> _DIRECTIONS FOR THIS TASK_: Copy the rows starting with the line that contains "It looks like" and going on through the end of the rows. Omit the pictures from your answer.

> _Saved data entries_:

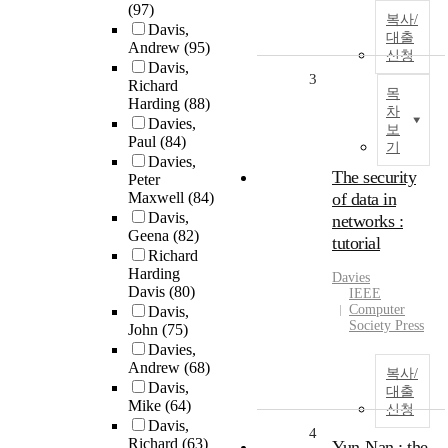
(97)
복사/
Davis,
대출
Andrew
(95)
신청
Davis,
3
Richard
목
Harding
(88)
차
Davies,
보
Paul
(84)
기
Davies,
The security
Peter
Maxwell
(84)
of data in
Davis,
networks :
Geena
(82)
tutorial
Richard
Harding
Davies
Davis
(80)
IEEE
Computer
Davis,
Society Press
John
(75)
Davies,
Andrew
(68)
복사/
Davis,
대출
Mike
(64)
신청
Davis,
4
Richard
(63)
Yun-Nan : the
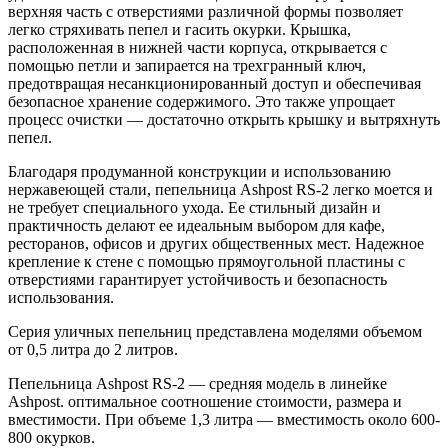
верхняя часть с отверстиями различной формы позволяет
легко стряхивать пепел и гасить окурки. Крышка,
расположенная в нижней части корпуса, открывается с
помощью петли и запирается на трехгранный ключ,
предотвращая несанкционированный доступ и обеспечивая
безопасное хранение содержимого. Это также упрощает
процесс очистки — достаточно открыть крышку и вытряхнуть
пепел.
Благодаря продуманной конструкции и использованию
нержавеющей стали, пепельница Ashpost RS-2 легко моется и
не требует специального ухода. Ее стильный дизайн и
практичность делают ее идеальным выбором для кафе,
ресторанов, офисов и других общественных мест. Надежное
крепление к стене с помощью прямоугольной пластины с
отверстиями гарантирует устойчивость и безопасность
использования.
Серия уличных пепельниц представлена моделями объемом
от 0,5 литра до 2 литров.
Пепельница Ashpost RS-2 — средняя модель в линейке
Ashpost. оптимальное соотношение стоимости, размера и
вместимости. При объеме 1,3 литра — вместимость около 600-
800 окурков.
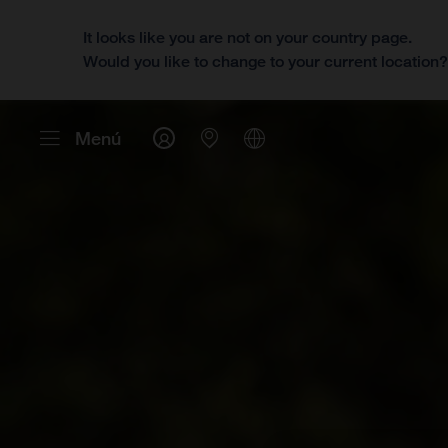
It looks like you are not on your country page.
Would you like to change to your current location
Menú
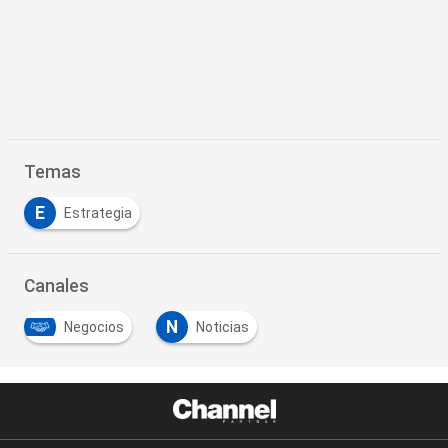
Temas
E
Estrategia
Canales
N
Negocios
Noticias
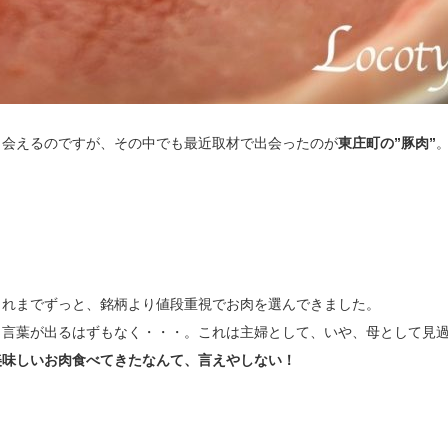
出会えるのですが、その中でも最近取材で出会ったのが
東庄町の”豚肉”
これまでずっと、銘柄より値段重視でお肉を選んできました。
う言葉が出るはずもなく・・・。これは主婦として、いや、母として見
美味しいお肉食べてきたなんて、言えやしない！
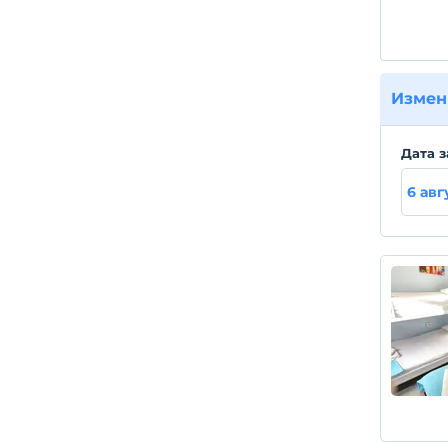
Измен
Дата з
6 авг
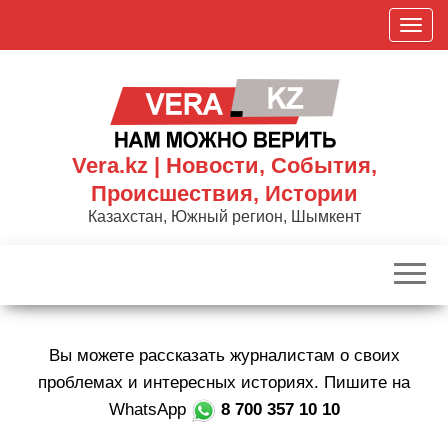
Skip
П
to
о
the
к
content
а
з
а
Vera.kz | Новости, События,
т
Происшествия, Истории
ь
Казахстан, Южный регион, Шымкент
/
С
к
р
ы
Вы можете рассказать журналистам о своих
т
ь
проблемах и интересных историях. Пишите на
н
WhatsApp
8 700 357 10 10
а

> _SOLUTION TO THE PROBLEM_:
It looks like you are not on your country page.
Would you like to change to your current location
Menú
Temas
E
Estrategia
Canales
N
Negocios
Noticias
出会えるのですが、その中でも最近取材で出会ったのが
東庄町の”豚肉”
これまでずっと、銘柄より値段重視でお肉を選んできました。
う言葉が出るはずもなく・・・。これは主婦として、いや、母として見
美味しいお肉食べてきたなんて、言えやしない！
Измен
Дата з
6 авг
Skip
П
to
о
the
к
content
а
з
а
Vera.kz | Новости, События,
т
Происшествия, Истории
ь
Казахстан, Южный регион, Шымкент
/
С
к
р
ы
Вы можете рассказать журналистам о своих
т
ь
проблемах и интересных историях. Пишите на
н
WhatsApp
8 700 357 10 10
а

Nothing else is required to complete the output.